Adını koyamadığım bu hissin tüm suçunu teknolojiye yüklemenin haksızlık olduğunu bilsem de Jan Troell’in “Everlasting Moments” (Ölümsüz Anlar) filmini izledikten sonra fotograf çekiyor olmanın ve fotografın ne manaya geldiğini yeniden tartmaya başladım kendi kendime.
Maria Larsson'un hikâyesi, sade diyaloglarla vurgulanan karmaşık kişilikler ve doğal ışıkla çekilen estetik sahnelerle birleşince ortaya defalarca izlenesi bir film çıkmış. 1900’ lerde İsveç’de yaşayan Finlandiya asıllı, Maria Larsson’ ın yani İsveç’in ilk kadın fotografçısının yaşamını anlatıyor. Ortam biraz karışık. Ülkede yeni yeni zemin bulan sosyalist düşüncelerin etkisiyle başlayan grevler, ardından birinci dünya savaşı, yoksulluk ve açlıkla geçen yıllar. Yedi çocuk, alkol ve şiddet meraklısı bir koca, boşanmasını engelleyen gelenekler. Piyangodan kazanılmış fotograf makinesinin yıllar sonra ortaya çıkışıyla yeniden biçimlenen hayat; sınıf ve cinsiyet sınırlamalarını sanatla aşan ve güçlenen bir kadın. Maria, cam negatife yansıttığı gündelik hayatı, ölümsüzleştirme çabasıyla zaman zaman anne olduğunu unutacak kadar güçlü bir ilişki kuruyor fotografla.
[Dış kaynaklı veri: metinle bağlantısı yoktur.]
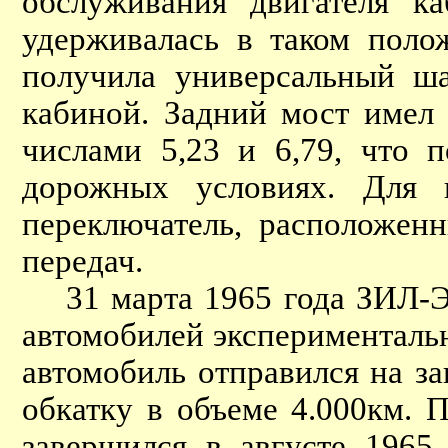
обслуживания двигателя к
удерживалась в таком поло
получила универсальный ша
кабиной. Задний мост имел
числами 5,23 и 6,79, что 
дорожных условиях. Для 
переключатель, расположен
передач.
31 марта 1965 года ЗИЛ-Э1
автомобилей экспериментальн
автомобиль отправился на з
обкатку в объеме 4.000км. 
завершился в августе 1965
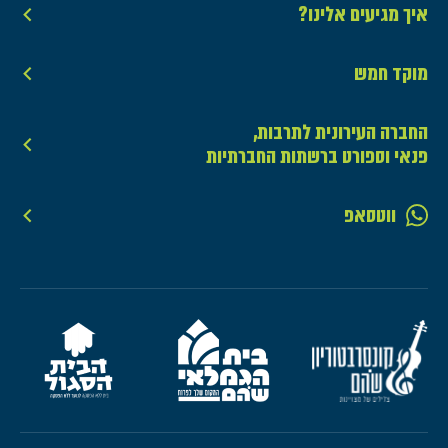
איך מגיעים אלינו?
מוקד חמש
החברה העירונית לתרבות,
פנאי וספורט ברשתות החברתיות
ווטסאפ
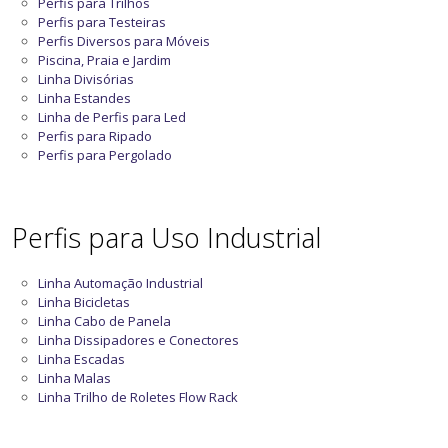
Perfis para Trilhos
Perfis para Testeiras
Perfis Diversos para Móveis
Piscina, Praia e Jardim
Linha Divisórias
Linha Estandes
Linha de Perfis para Led
Perfis para Ripado
Perfis para Pergolado
Perfis para Uso Industrial
Linha Automação Industrial
Linha Bicicletas
Linha Cabo de Panela
Linha Dissipadores e Conectores
Linha Escadas
Linha Malas
Linha Trilho de Roletes Flow Rack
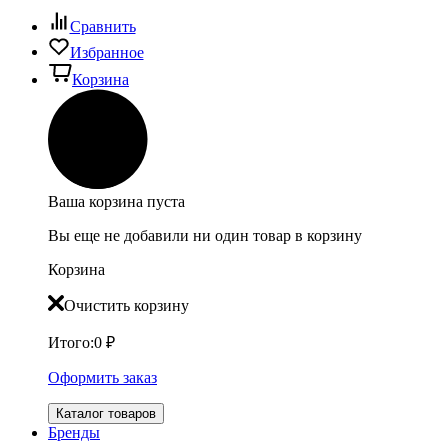
Сравнить
Избранное
Корзина
Ваша корзина пуста
Вы еще не добавили ни один товар в корзину
Корзина
Очистить корзину
Итого:
0
₽
Оформить заказ
Каталог товаров
Бренды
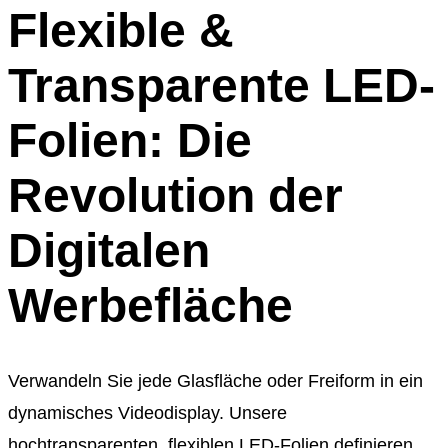
Flexible &
Transparente LED-
Folien: Die
Revolution der
Digitalen
Werbefläche
Verwandeln Sie jede Glasfläche oder Freiform in ein
dynamisches Videodisplay. Unsere
hochtransparenten, flexiblen LED-Folien definieren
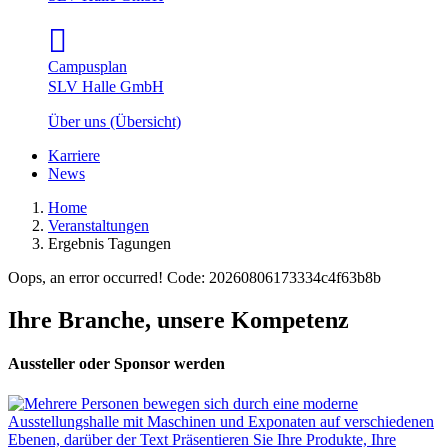
Campusplan
SLV Halle GmbH
Über uns (Übersicht)
Karriere
News
Home
Veranstaltungen
Ergebnis Tagungen
Oops, an error occurred! Code: 20260806173334c4f63b8b
Ihre Branche, unsere Kompetenz
Aussteller oder Sponsor werden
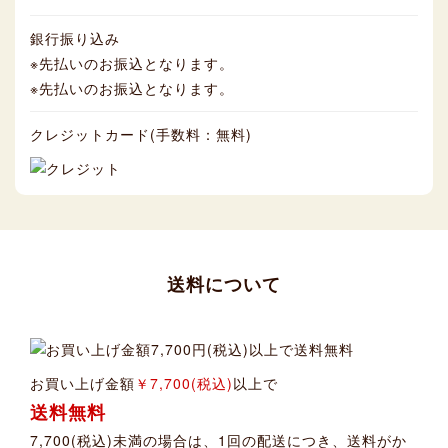
銀行振り込み
※先払いのお振込となります。
※先払いのお振込となります。
クレジットカード(手数料：無料)
送料について
お買い上げ金額
￥7,700(税込)
以上で
送料無料
7,700(税込)未満の場合は、1回の配送につき、送料がか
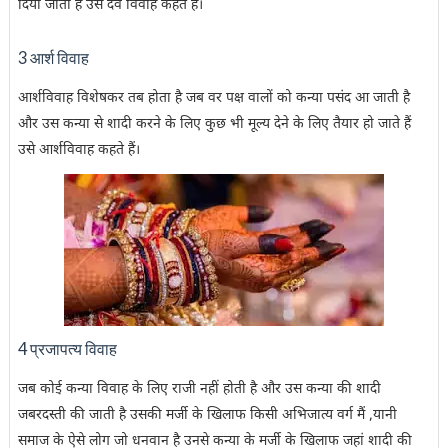
दिया जाता है उसे दैव विवाह कहते हैं।
3 आर्श विवाह
आर्शविवाह विशेषकर तब होता है जब वर पक्ष वालों को कन्या पसंद आ जाती है
और उस कन्या से शादी करने के लिए कुछ भी मूल्य देने के लिए तैयार हो जाते हैं
उसे आर्शविवाह
कहते हैं।
4 प्रजापत्य विवाह
जब कोई कन्या विवाह के लिए राजी नहीं होती है और उस कन्या की शादी
जबरदस्ती की जाती है उसकी मर्जी के खिलाफ किसी अभिजात्य वर्ग मैं ,यानी
समाज के ऐसे लोग जो धनवान है उनसे कन्या के मर्जी के खिलाफ जहां शादी की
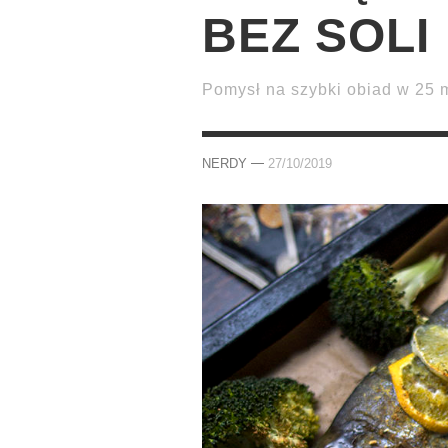
BEZ SOLI
Pomysł na szybki obiad w 25 
—
NERDY
27/10/2019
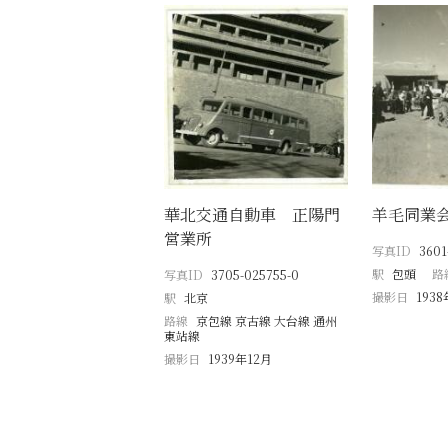
華北交通自動車 正陽門
羊毛同業
営業所
写真ID
3601
駅
包頭
路
写真ID
3705-025755-0
撮影日
193
駅
北京
路線
京包線 京古線 大台線 通州
東站線
撮影日
1939年12月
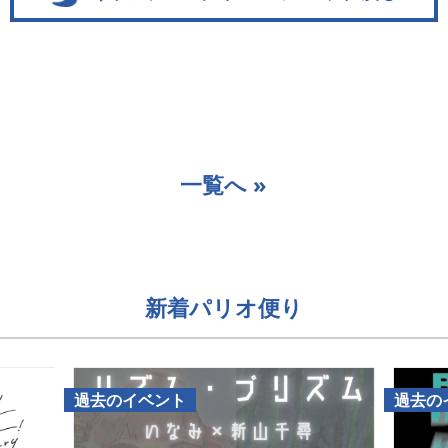
一覧へ »
新着パリオ便り
過去のイベント
過去の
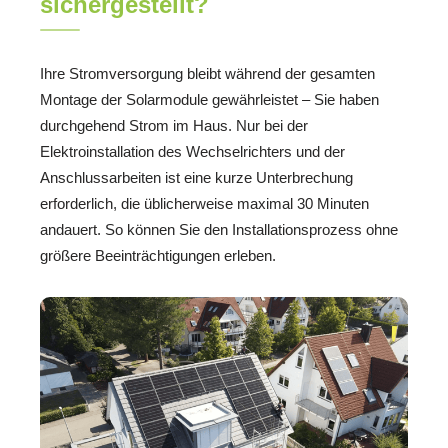
sichergestellt?
Ihre Stromversorgung bleibt während der gesamten
Montage der Solarmodule gewährleistet – Sie haben
durchgehend Strom im Haus. Nur bei der
Elektroinstallation des Wechselrichters und der
Anschlussarbeiten ist eine kurze Unterbrechung
erforderlich, die üblicherweise maximal 30 Minuten
andauert. So können Sie den Installationsprozess ohne
größere Beeinträchtigungen erleben.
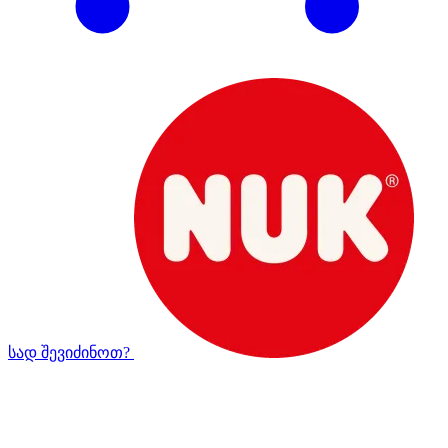
სად შევიძინოთ?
Onu, bizden farklı kılan sadece fotograf makinesiyle olan yeni tanışıklığı ya da fotografa bakarken gördüğü olağanüstü imgeler miydi? Sanmıyorum. Filmde bizim bugünkü hissiyatımızla fotograf çekmiyordu Maria. Onun fotografa yüklediği anlam bizim uzun zaman önce kaybettiğimiz, Bresson’un “Beni İlgilendiren Hayat....” diyerek gösterdiği şeydi.
O zaman ikinci soruya geliyorum. Bir sürü Gb’ lık hafıza kartını makinede kalmış tek kare filme neden tercih ediyorum? Çünkü kaçırmaktan korkuyorum. Neyi? HAYATI
Son soru; Peşinde o kadar koştuğum/koştuğumuz, eğer bir gün karşıma/karşımıza çıkarsa ve ben/biz onu yakalayamazsam/yakalayamazsak diye korktuğumdan/korktuğumuzdan çantalara doldurduğum/doldurduğumuz yedek ekipmanlarla gezdiğim/gezdiğimiz halde neden bir türlü göremiyorum/göremiyoruz?? Acaba ne aradığımı mı /aradığımızı mı bilmiyorum/bilmiyoruz? Yoksa dışarda bu boşluğu dolduracak bir şey mi kalmadı?